ECLI:NL:RVS:2003:AF7032
Raad van State
- Eerste aanleg - meervoudig
- M.G.J. Parkins-de Vin
- P.A. Offers
- J.E.M. Polak
- Rechtspraak.nl
Hoger beroep niet-ontvankelijk verklaard wegens gebrek aan belang na verkoop van de onderneming
In deze zaak heeft de Afdeling bestuursrechtspraak van de Raad van State op 9 april 2003 uitspraak gedaan in het hoger beroep van appellante tegen een eerdere uitspraak van de rechtbank te 's-Gravenhage. Appellante had bezwaar gemaakt tegen een besluit van het college van burgemeester en wethouders van Leiden, dat haar vergunning verleende voor het hebben van een terras van maximaal acht m² voor de horeca-inrichting 'Delifrance'. Het college had het bezwaar van appellante ongegrond verklaard, waarna appellante in beroep ging bij de rechtbank. De rechtbank verklaarde het beroep van appellante niet-ontvankelijk, waarop zij hoger beroep instelde bij de Raad van State.
Tijdens de zitting op 10 maart 2003 bleek dat appellante haar onderneming per 31 januari 2003 had verkocht.
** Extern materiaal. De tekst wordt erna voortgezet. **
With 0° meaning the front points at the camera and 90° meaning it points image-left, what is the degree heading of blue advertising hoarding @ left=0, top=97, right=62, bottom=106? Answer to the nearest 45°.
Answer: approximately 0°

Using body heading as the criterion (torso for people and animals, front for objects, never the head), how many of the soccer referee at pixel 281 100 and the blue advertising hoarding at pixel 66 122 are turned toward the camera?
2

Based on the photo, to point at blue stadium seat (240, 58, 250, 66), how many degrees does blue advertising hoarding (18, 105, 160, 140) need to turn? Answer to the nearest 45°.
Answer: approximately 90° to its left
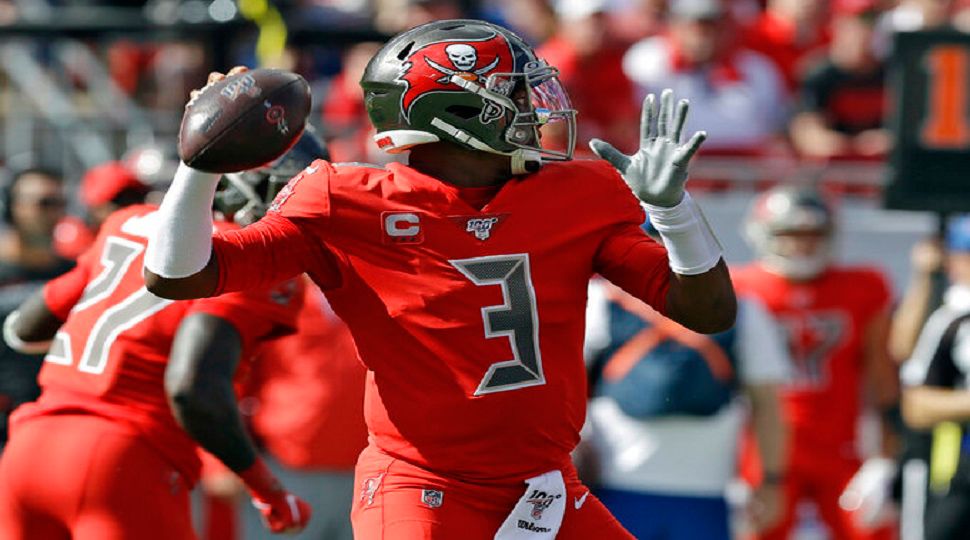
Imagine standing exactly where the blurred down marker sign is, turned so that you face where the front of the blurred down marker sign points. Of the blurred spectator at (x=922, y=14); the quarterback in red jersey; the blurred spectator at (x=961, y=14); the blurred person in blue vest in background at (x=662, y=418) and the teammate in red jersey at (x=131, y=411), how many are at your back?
2

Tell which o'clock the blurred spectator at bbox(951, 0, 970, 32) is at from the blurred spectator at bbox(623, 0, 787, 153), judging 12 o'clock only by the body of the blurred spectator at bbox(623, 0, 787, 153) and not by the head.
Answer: the blurred spectator at bbox(951, 0, 970, 32) is roughly at 8 o'clock from the blurred spectator at bbox(623, 0, 787, 153).

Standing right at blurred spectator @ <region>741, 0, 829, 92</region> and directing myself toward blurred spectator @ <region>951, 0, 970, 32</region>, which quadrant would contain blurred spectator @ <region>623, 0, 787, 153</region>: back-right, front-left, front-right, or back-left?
back-right

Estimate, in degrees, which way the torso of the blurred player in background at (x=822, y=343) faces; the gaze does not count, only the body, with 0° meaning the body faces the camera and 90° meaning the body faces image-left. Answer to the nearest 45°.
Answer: approximately 0°

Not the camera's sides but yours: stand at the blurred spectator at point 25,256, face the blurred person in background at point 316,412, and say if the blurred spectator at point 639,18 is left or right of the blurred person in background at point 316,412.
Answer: left

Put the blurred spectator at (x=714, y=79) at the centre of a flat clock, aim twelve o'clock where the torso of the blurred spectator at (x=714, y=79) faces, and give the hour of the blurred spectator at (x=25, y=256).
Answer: the blurred spectator at (x=25, y=256) is roughly at 2 o'clock from the blurred spectator at (x=714, y=79).
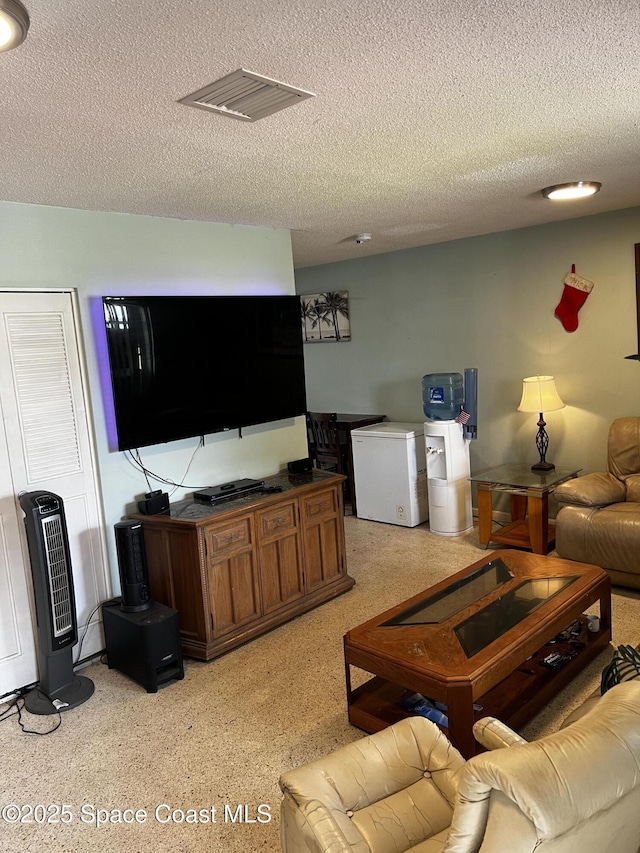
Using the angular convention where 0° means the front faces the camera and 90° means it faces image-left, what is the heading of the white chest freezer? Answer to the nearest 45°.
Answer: approximately 45°

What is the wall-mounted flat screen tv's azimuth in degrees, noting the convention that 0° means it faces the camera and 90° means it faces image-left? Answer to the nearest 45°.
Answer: approximately 315°

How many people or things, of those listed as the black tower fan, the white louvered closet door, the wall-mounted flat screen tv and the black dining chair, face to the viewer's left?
0

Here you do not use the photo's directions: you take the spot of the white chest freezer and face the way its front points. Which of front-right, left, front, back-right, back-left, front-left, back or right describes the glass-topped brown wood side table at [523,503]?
left

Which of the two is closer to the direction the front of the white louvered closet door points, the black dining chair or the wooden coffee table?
the wooden coffee table

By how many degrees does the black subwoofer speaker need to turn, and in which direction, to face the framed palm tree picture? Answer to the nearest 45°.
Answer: approximately 90° to its left

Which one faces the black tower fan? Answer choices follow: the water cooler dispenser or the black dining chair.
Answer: the water cooler dispenser

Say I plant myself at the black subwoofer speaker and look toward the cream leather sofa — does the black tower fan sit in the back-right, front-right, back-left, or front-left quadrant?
back-right

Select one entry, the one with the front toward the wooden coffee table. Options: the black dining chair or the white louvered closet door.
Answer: the white louvered closet door

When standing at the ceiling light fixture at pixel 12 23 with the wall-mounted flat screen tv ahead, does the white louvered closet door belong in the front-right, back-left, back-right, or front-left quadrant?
front-left

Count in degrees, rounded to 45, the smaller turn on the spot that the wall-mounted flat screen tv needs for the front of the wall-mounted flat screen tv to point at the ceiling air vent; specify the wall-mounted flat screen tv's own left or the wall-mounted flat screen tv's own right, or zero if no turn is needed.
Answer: approximately 45° to the wall-mounted flat screen tv's own right

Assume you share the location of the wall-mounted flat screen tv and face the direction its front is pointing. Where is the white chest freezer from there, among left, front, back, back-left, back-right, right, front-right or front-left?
left

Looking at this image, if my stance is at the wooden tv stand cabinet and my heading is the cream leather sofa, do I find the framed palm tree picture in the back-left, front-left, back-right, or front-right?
back-left

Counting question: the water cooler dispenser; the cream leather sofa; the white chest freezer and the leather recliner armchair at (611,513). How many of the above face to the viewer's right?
0

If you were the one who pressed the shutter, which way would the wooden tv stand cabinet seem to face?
facing the viewer and to the right of the viewer

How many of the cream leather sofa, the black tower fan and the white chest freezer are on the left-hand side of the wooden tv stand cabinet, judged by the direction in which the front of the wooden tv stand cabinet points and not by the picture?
1
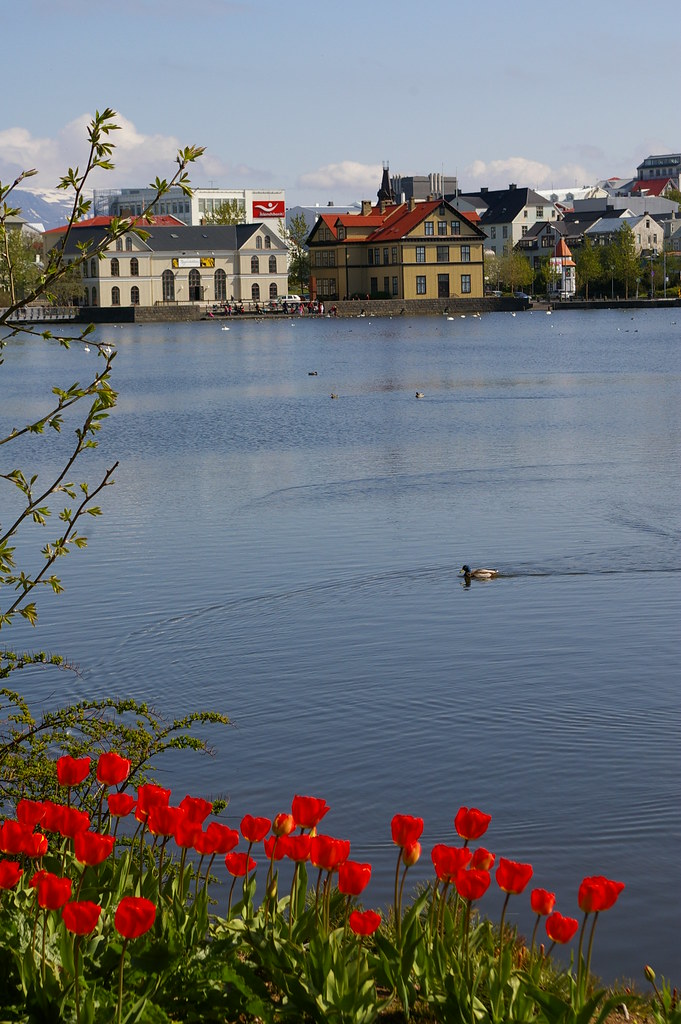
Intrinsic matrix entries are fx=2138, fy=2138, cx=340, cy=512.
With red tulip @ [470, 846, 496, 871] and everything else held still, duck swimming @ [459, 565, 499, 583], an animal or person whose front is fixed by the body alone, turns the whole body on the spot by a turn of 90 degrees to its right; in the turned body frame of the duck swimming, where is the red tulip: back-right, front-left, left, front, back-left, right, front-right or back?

Appellante stelde dat de uitkomst van het hoger beroep geen invloed had op de koopovereenkomst met de koper, en dat zij het hoger beroep alleen had voortgezet om een principiële uitspraak van de Afdeling te verkrijgen. De Afdeling oordeelde dat appellante geen belang meer had bij de beantwoording van de vragen die zij in deze procedure had gesteld, wat leidde tot de conclusie dat het hoger beroep niet-ontvankelijk was. De Afdeling verklaarde het hoger beroep niet-ontvankelijk en er was geen aanleiding voor een proceskostenveroordeling.
De uitspraak benadrukt het belang van het hebben van procesbelang in hoger beroep. Indien een appellant geen belang meer heeft bij de uitkomst van de procedure, kan dit leiden tot niet-ontvankelijkheid van het hoger beroep. De uitspraak is gedaan in naam der Koningin en is openbaar uitgesproken op 9 april 2003.